Lot n° 126

DIDEROT DENIS (1713-1784). L.A., [fin décembre 1766, à Mademoiselle Marie-Madeleine JODIN, à Varsovie] ; 3 pages in-8 (quelques très légères salissures).

Estimation : 6 000 - 8 000 €
Adjudication : 7 150 €
Description
♦ Belle et longue lettre de conseils à la comédienne, qui veut quitter Varsovie pour Paris ; Diderot s’efforce de l’en dissuader, car elle a encore des progrès à faire.

[Marie-Madeleine JODIN (1741-1790), fille d’un horloger qui collabora à l’Encyclopédie, devint après la mort prématurée de son père la protégée et « filleule » de Diderot, qui, outre son rôle de tuteur moral, prodigua nombre de conseils à la jeune actrice.]

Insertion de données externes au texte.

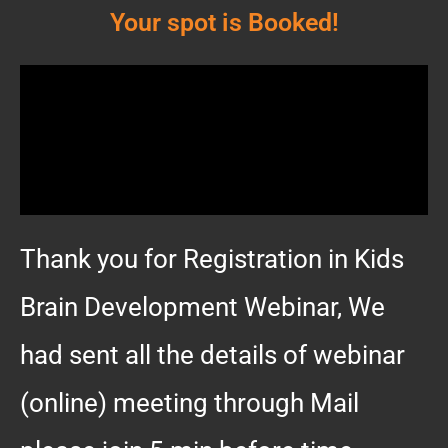
Your spot is Booked!
Thank you for Registration in Kids
Brain Development Webinar, We
had sent all the details of webinar
(online) meeting through Mail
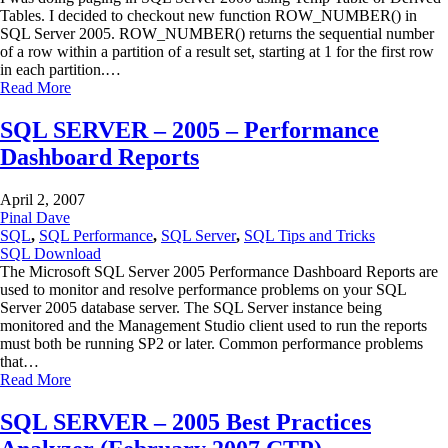
Tables. I decided to checkout new function ROW_NUMBER() in
SQL Server 2005. ROW_NUMBER() returns the sequential number
of a row within a partition of a result set, starting at 1 for the first row
in each partition.…
Read More
SQL SERVER – 2005 – Performance
Dashboard Reports
April 2, 2007
Pinal Dave
SQL
,
SQL Performance
,
SQL Server
,
SQL Tips and Tricks
SQL Download
The Microsoft SQL Server 2005 Performance Dashboard Reports are
used to monitor and resolve performance problems on your SQL
Server 2005 database server. The SQL Server instance being
monitored and the Management Studio client used to run the reports
must both be running SP2 or later. Common performance problems
that…
Read More
SQL SERVER – 2005 Best Practices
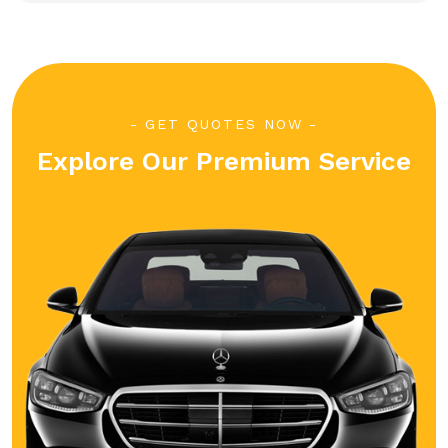
GET QUOTES NOW
Explore Our Premium Service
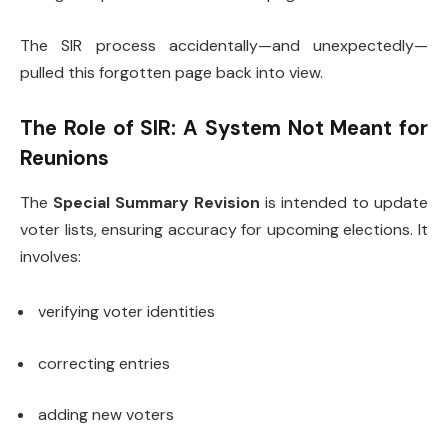
The SIR process accidentally—and unexpectedly—
pulled this forgotten page back into view.
The Role of SIR: A System Not Meant for
Reunions
The
Special Summary Revision
is intended to update
voter lists, ensuring accuracy for upcoming elections. It
involves:
verifying voter identities
correcting entries
adding new voters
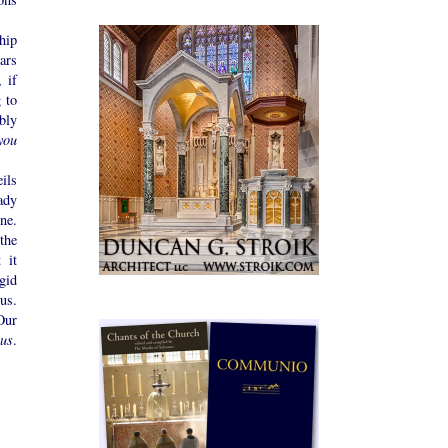
hip
ears
 if
 to
bly
you
ils
ady
ne.
the
 it
gid
us.
Our
ous
.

« Il est tres difficile, Mademoiselle, de vous donner un bon conseil. Je vois presqu’égalité d’inconvénients aux différens partis que vous avez à prendre. Il est sur qu’on se gâte à une mauvaise école, et qu’il n’y a que des vices à gagner avec des comediens vicieux. Il ne l’est pas moins que vous profiteriez plus ici spectatrice, qu’en quelqu’endroit que ce soit de l’Europe, actrice. Cependant c’est le jugement, c’est la raison, c’est l’étude, la reflexion, la passion, la sensibilité, l’imitation vraie de la nature qui suggerent les finesses de jeu ; et il y a des defauts grossiers dont on peut se corriger par toute terre. Il suffit de se les avouer à soi meme, et de vouloir s’en defaire. Je vous ai dit, avant votre depart pour Varsovie, que vous aviez contracté un hoquet habituel qui revenoit à chaque instant, et qui m’étoit insupportable ; et j’apprens par de jeunes seigneurs qui vous ont entendue, que vous ne scavez pas vous tenir, et que vous vous laissez aller à un balancement de corps très deplaisant. […]
Cette action est sans dignité. Est-ce que pour donner de la vehemence à son discours, il faut jetter son corps à la tete. Il y a partout des femmes bien nées, bien élevées, qu’on peut consulter et dont on peut apprendre la convenance du maintien et du geste. Je ne me soucierois de venir à Paris, que, dans le tems où j’aurois fait assez de progrès pour profiter des leçons des grands maitres ; tant que je me reconnaitrois des defauts essentiels, je resterois ignorée et loin de la capitale. Si l’intérêt se joignit encore à ces considerations ; si par une absence de quelques mois je pouvois me promettre plus d’aisance, une vie plus tranquille et plus retirée, des études moins interrompues, plus suivies, moins distraites ; si j’avois des preventions à detruire, des fautes à faire oublier, un caractere à etablir, ces avantages acheveroient de me determiner. Songez, mademoiselle, qu’il n’y aura que le plus grand talent qui rassure les comediens de Paris, sur les épines qu’ils redoutent de votre commerce ; et puis le public qui semble perdre de jour en jour de son gout pour la tragedie, est d’une difficulté egalement effrayante et pour les acteurs et pour les auteurs. Rien n’est plus commun que les debuts malheureux. Étudiez donc, travaillez, acquerez quelqu’argent, defaites vous des gros defauts de votre jeu, et puis venez ici voir la scene et passez les jours et les nuits à vous conformer aux bons modeles. Vous trouverez bien quelques hommes de lettres, quelques gens du monde prets à vous conseiller ; mais n’attendez rien des acteurs ni des actrices. N’en est-ce pas assez pour elles du degout de leur état, sans y ajouter celui des leçons, au sortir du theatre, dans les moments qu’elles ont destinés au plaisir ou au repos ».

Il lui donne des nouvelles de sa mère, qui a loué un logement : « il ne lui reste plus qu’à se conformer à vos vues, selon le parti que vous suivrez. […] J’accepte vos souhaits ; et j’en fais de très sinceres pour votre bonheur et vos succès. »

Correspondance, éd. G. Roth, t. VI, p. 377 (n° 426).